Charities hit by council cuts

2 Aug 11
English local authorities have cut their funding to the voluntary sector by more than £110m this year, according to research published today.

Lucy Phillips | 2 August 2011

English local authorities have cut their funding to the voluntary sector by more than £110m this year, according to research published today.

The anti-cuts campaigners False Economy said more than 2,000 charities were having their council funding reduced or withdrawn altogether. The cuts total £110m so far but the group warned that the final figure was likely to be much higher.  

The research, backed by the Trades Union Congress, was based on 265 Freedom of Information requests to councils. It includes funding reductions of 5% or more.
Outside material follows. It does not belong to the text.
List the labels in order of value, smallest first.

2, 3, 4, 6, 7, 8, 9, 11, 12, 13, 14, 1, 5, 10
England’s biggest local authority, Birmingham City Council, has cut funding to the largest number of charities at 191.

Voluntary organisations for children and young people have been hit hardest, with 382 experiencing reductions. Some 151 disability charities, 142 elderly care charities and 112 adult care charities are also bearing the brunt of the cuts.

TUC  general secretary Brendan Barber said: 'These deep cuts to voluntary groups across the UK show that government claims that charities can replace direct services currently provided by central or local government are false. It sounds great, but in practice, the Big Society is looking more and more like a big con.'

False Economy's campaign director Clifford Singer added: 'Ministers talk up localism and say services will be better shaped locally, but the huge front-loaded cuts to councils mean that local decision-making simply gives councils the choice of which vulnerable people they should make suffer for an economic crisis they did nothing to cause.'

But the Local Government Association said councils had no choice but to withdraw funding from the third sector. LGA chair Sir Merrick Cockell said: ‘The severity of cuts to council budgets means savings are having to be made across the board, and, unfortunately, funding to charities, voluntary organisations and community groups is not exempt.
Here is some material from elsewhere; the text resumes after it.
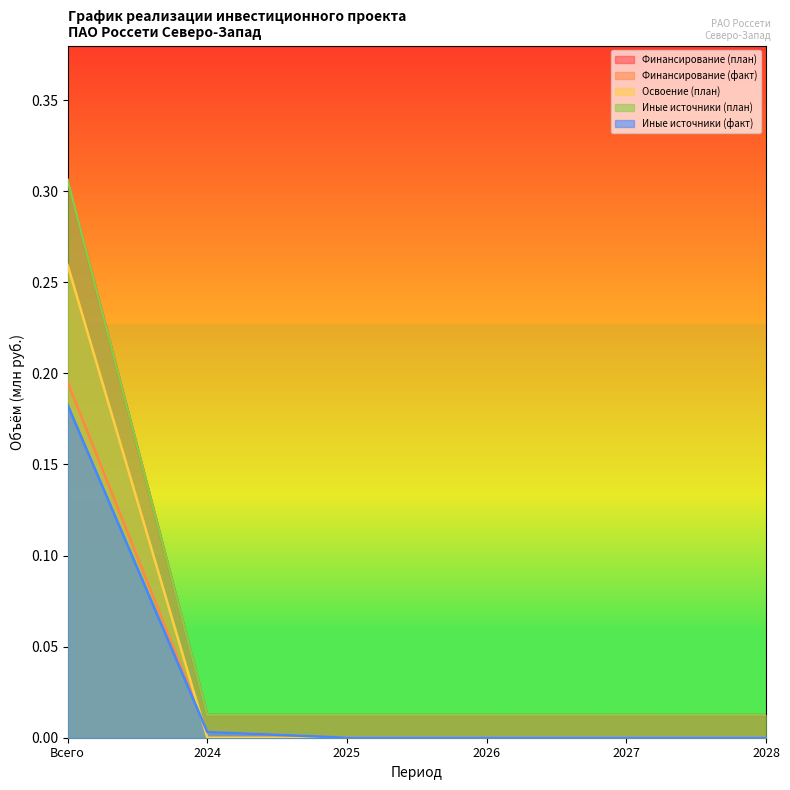

True or false: Финансирование (план) has more than 1 points higher than both neighbors.

False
‘Decisions to reduce financial support to the voluntary sector will never be taken lightly and local authorities have rightly carried out full and frank consultations before reducing funding to groups.’

A spokesman from the Department for Communities and Local Government insisted councils had been given a ‘fair and progressive funding settlement’ that protected frontline services and the most vulnerable.

‘Councils have challenging decisions to make around how they prioritise spending but the government is clear that councils must resist any temptation to pass on disproportionate savings to the voluntary sector,’ the spokesman added.